* [Records to use]:
▽

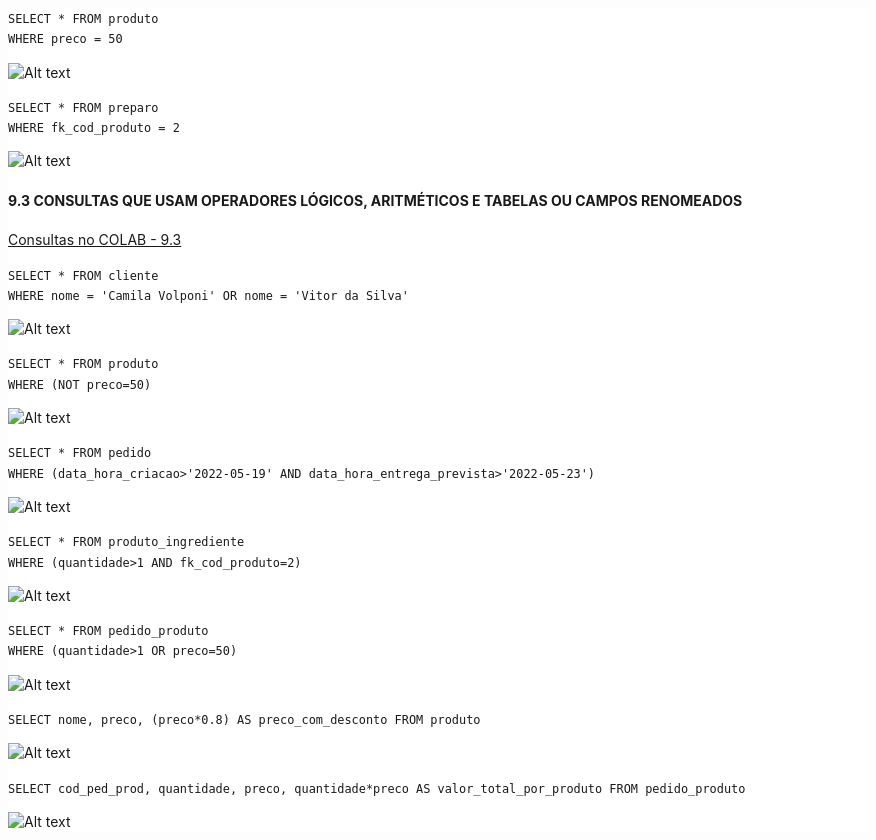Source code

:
 ```
SELECT * FROM produto
WHERE preco = 50
```
![Alt text](https://github.com/VitorSSilva21/Trab_BD1_2022/blob/master/images/topicos%209.2%20ao%209.10/9.2/9.2-select3.png)

```
SELECT * FROM preparo
WHERE fk_cod_produto = 2
```
![Alt text](https://github.com/VitorSSilva21/Trab_BD1_2022/blob/master/images/topicos%209.2%20ao%209.10/9.2/9.2-select4.png)

#### 9.3	CONSULTAS QUE USAM OPERADORES LÓGICOS, ARITMÉTICOS E TABELAS OU CAMPOS RENOMEADOS <br>
[Consultas no COLAB - 9.3](https://colab.research.google.com/drive/1942GfBfeyVaW_pVip5UW0IM9Bk-bsKBZ?usp=sharing?raw=true "Title")

```
SELECT * FROM cliente 
WHERE nome = 'Camila Volponi' OR nome = 'Vitor da Silva'
```
![Alt text](https://github.com/VitorSSilva21/Trab_BD1_2022/blob/master/images/topicos%209.2%20ao%209.10/9.3/9.3-select1.png)

```
SELECT * FROM produto
WHERE (NOT preco=50)
```
![Alt text](https://github.com/VitorSSilva21/Trab_BD1_2022/blob/master/images/topicos%209.2%20ao%209.10/9.3/9.3-select2.png)

```
SELECT * FROM pedido
WHERE (data_hora_criacao>'2022-05-19' AND data_hora_entrega_prevista>'2022-05-23')
```
![Alt text](https://github.com/VitorSSilva21/Trab_BD1_2022/blob/master/images/topicos%209.2%20ao%209.10/9.3/9.3-select3.png)

```
SELECT * FROM produto_ingrediente
WHERE (quantidade>1 AND fk_cod_produto=2)
```
![Alt text](https://github.com/VitorSSilva21/Trab_BD1_2022/blob/master/images/topicos%209.2%20ao%209.10/9.3/9.3-select4.png)

```
SELECT * FROM pedido_produto
WHERE (quantidade>1 OR preco=50)
```
![Alt text](https://github.com/VitorSSilva21/Trab_BD1_2022/blob/master/images/topicos%209.2%20ao%209.10/9.3/9.3-select5.png)

```
SELECT nome, preco, (preco*0.8) AS preco_com_desconto FROM produto
```
![Alt text](https://github.com/VitorSSilva21/Trab_BD1_2022/blob/master/images/topicos%209.2%20ao%209.10/9.3/9.3-select6.png)

```
SELECT cod_ped_prod, quantidade, preco, quantidade*preco AS valor_total_por_produto FROM pedido_produto
```
![Alt text](https://github.com/VitorSSilva21/Trab_BD1_2022/blob/master/images/topicos%209.2%20ao%209.10/9.3/9.3-select7.png)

△

* [Problem description]:
I would like the data above transcribed exactly, with its pictures left out.

* [Solution]:
Source code

:
 ```
SELECT * FROM produto
WHERE preco = 50
```
![Alt text](https://github.com/VitorSSilva21/Trab_BD1_2022/blob/master/images/topicos%209.2%20ao%209.10/9.2/9.2-select3.png)

```
SELECT * FROM preparo
WHERE fk_cod_produto = 2
```
![Alt text](https://github.com/VitorSSilva21/Trab_BD1_2022/blob/master/images/topicos%209.2%20ao%209.10/9.2/9.2-select4.png)

#### 9.3	CONSULTAS QUE USAM OPERADORES LÓGICOS, ARITMÉTICOS E TABELAS OU CAMPOS RENOMEADOS <br>
[Consultas no COLAB - 9.3](https://colab.research.google.com/drive/1942GfBfeyVaW_pVip5UW0IM9Bk-bsKBZ?usp=sharing?raw=true "Title")

```
SELECT * FROM cliente 
WHERE nome = 'Camila Volponi' OR nome = 'Vitor da Silva'
```
![Alt text](https://github.com/VitorSSilva21/Trab_BD1_2022/blob/master/images/topicos%209.2%20ao%209.10/9.3/9.3-select1.png)

```
SELECT * FROM produto
WHERE (NOT preco=50)
```
![Alt text](https://github.com/VitorSSilva21/Trab_BD1_2022/blob/master/images/topicos%209.2%20ao%209.10/9.3/9.3-select2.png)

```
SELECT * FROM pedido
WHERE (data_hora_criacao>'2022-05-19' AND data_hora_entrega_prevista>'2022-05-23')
```
![Alt text](https://github.com/VitorSSilva21/Trab_BD1_2022/blob/master/images/topicos%209.2%20ao%209.10/9.3/9.3-select3.png)

```
SELECT * FROM produto_ingrediente
WHERE (quantidade>1 AND fk_cod_produto=2)
```
![Alt text](https://github.com/VitorSSilva21/Trab_BD1_2022/blob/master/images/topicos%209.2%20ao%209.10/9.3/9.3-select4.png)

```
SELECT * FROM pedido_produto
WHERE (quantidade>1 OR preco=50)
```
![Alt text](https://github.com/VitorSSilva21/Trab_BD1_2022/blob/master/images/topicos%209.2%20ao%209.10/9.3/9.3-select5.png)

```
SELECT nome, preco, (preco*0.8) AS preco_com_desconto FROM produto
```
![Alt text](https://github.com/VitorSSilva21/Trab_BD1_2022/blob/master/images/topicos%209.2%20ao%209.10/9.3/9.3-select6.png)

```
SELECT cod_ped_prod, quantidade, preco, quantidade*preco AS valor_total_por_produto FROM pedido_produto
```
![Alt text](https://github.com/VitorSSilva21/Trab_BD1_2022/blob/master/images/topicos%209.2%20ao%209.10/9.3/9.3-select7.png)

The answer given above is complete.